Hostility is an attitude of exclusion, not embrace; of repugnance, not respect; of suspicion, not extending the benefit of the doubt; of conflict, not conviviality.
I'm sure there are parallel versions of CRIS we could call CPIS (and CEIS) -- Conflicted Political (and Ethnic) Identity Syndrome. Yes, I'm a Democrat (or Republican, or Libertarian, or Socialist), but I don't want to be associated with my fellow Democrats (or Republicans, etc.) who demonstrate hostility to their counterparts. Yes, I'm white (or African American, or Latino, etc.), but I don't see ethnic identity as a reason to be hostile toward anyone who isn't.
Hostility is a great short-cut to building identity. If we know whom we hate, whom we fear, whom we resent, whom we consider inferior, whose wrongs we will never forget, we know -- or we feel we know -- who we are. Religious and political leaders routinely build identity this way. Even parents and grandparents do it, albeit unwittingly. Because it works. And fast.
But when you plant hostility in the field of identity, the seeds will grow. And you get shooters in Colorado, shooters in Wisconsin, shooters in [insert next site of violence here].
When we realize how our leaders are stirring up hostility against "them" to create a sense of identity and solidarity among "us," we call them demagogues. And we withdraw our support. But when we don't realize what they're doing -- and we usually don't -- we keep voting for them, donating to them, revering them, defending them and imitating them. And seeds of violence sprout and grow.
In researching my book, I came to an unexpected conclusion: "The tensions between our conflicted religions arise not from our differences, but from one thing we all hold in common: an oppositional religious identity that draws strength from hostility."
If we want to stop shootings in theaters and houses of worship, we'd better start paying attention to the seeds of hostility we're sowing in our theaters and houses of worship -- and in our political speeches, on our cable news shows, in our blogs (and comment sections), and even around our dinner tables.
I reached another conclusion as I researched my book, one with which I think Jesus, Moses, the Buddha, Muhammad and Nanak -- and maybe you? -- would agree: We are increasingly faced with a choice, I believe, not between kindness and hostility, but between kindness and nonexistence.

══════════

**Given problem A**:
In the essay on hostility, replace "demagogues" with "agitators" and give everything from "When we realize" down to "sprout and grow.".
The records that come next have no connection to the essay on hostility.

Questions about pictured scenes
══════════

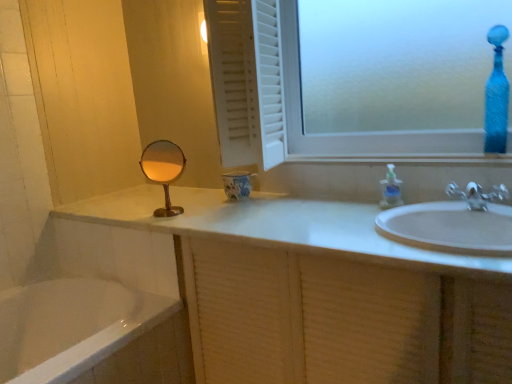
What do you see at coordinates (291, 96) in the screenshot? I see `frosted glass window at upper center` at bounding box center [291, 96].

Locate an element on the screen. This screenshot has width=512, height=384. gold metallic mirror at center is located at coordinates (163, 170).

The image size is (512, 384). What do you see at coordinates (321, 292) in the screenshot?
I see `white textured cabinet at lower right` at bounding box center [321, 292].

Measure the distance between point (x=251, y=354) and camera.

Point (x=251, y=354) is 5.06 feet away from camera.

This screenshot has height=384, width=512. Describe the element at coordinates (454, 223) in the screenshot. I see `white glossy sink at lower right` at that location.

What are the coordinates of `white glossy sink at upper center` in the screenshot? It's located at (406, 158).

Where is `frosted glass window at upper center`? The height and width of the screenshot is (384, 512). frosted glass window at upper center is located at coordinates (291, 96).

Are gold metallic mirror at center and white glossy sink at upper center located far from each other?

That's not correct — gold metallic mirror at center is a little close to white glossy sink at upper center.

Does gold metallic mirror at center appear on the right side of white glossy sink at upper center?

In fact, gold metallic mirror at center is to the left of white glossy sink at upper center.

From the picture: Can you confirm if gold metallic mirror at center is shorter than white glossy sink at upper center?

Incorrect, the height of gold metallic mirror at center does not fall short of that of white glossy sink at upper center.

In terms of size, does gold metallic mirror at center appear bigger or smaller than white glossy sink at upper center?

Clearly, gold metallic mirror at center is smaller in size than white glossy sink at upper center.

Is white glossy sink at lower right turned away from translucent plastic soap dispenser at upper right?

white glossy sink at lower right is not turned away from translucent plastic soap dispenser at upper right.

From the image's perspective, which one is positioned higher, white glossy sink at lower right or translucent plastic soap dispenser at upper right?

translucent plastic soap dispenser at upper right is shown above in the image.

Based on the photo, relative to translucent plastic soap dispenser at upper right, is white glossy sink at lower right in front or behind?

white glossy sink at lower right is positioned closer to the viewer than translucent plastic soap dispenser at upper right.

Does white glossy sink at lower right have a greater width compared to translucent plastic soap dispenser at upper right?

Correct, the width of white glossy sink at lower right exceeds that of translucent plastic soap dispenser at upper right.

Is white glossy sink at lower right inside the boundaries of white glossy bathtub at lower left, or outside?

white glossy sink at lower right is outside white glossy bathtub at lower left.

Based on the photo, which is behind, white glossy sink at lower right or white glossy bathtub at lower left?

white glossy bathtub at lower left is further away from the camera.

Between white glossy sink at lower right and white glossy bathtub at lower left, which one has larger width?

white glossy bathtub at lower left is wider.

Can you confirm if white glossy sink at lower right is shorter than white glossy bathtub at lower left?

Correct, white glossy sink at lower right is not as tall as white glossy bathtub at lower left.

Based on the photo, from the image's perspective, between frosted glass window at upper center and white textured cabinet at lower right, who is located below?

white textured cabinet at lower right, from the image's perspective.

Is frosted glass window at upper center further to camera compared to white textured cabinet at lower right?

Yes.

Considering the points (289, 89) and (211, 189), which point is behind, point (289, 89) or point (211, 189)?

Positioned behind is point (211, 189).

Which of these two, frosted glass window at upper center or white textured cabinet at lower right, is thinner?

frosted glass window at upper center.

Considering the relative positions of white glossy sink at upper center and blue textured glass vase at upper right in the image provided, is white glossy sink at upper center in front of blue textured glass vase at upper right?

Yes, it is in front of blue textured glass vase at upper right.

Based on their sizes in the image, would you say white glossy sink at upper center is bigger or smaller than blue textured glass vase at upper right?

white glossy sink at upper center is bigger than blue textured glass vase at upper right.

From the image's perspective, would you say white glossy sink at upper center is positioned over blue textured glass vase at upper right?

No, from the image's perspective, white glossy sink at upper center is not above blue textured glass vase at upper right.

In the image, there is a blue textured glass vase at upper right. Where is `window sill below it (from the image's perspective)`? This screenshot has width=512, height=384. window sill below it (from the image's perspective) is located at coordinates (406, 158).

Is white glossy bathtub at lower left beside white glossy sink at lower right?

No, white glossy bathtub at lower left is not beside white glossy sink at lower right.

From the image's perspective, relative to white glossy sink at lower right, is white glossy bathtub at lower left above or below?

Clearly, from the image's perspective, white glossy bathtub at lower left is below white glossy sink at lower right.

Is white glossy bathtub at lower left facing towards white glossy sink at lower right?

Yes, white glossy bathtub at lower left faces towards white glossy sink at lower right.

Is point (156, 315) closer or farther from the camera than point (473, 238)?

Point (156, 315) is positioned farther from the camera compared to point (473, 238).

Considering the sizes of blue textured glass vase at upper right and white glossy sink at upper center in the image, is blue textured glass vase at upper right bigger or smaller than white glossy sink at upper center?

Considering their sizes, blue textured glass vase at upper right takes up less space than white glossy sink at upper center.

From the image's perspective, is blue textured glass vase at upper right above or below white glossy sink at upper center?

══════════

**Given problem B**:
Repeat the records from the line containing "Is white glossy sink at lower right turned" down to the line containing "translucent plastic soap dispenser at upper right is", with both of those lines included.

**Final result A**:
When we realize how our leaders are stirring up hostility against "them" to create a sense of identity and solidarity among "us," we call them agitators. And we withdraw our support. But when we don't realize what they're doing -- and we usually don't -- we keep voting for them, donating to them, revering them, defending them and imitating them. And seeds of violence sprout and grow.

**Final result B**:
Is white glossy sink at lower right turned away from translucent plastic soap dispenser at upper right?

white glossy sink at lower right is not turned away from translucent plastic soap dispenser at upper right.

From the image's perspective, which one is positioned higher, white glossy sink at lower right or translucent plastic soap dispenser at upper right?

translucent plastic soap dispenser at upper right is shown above in the image.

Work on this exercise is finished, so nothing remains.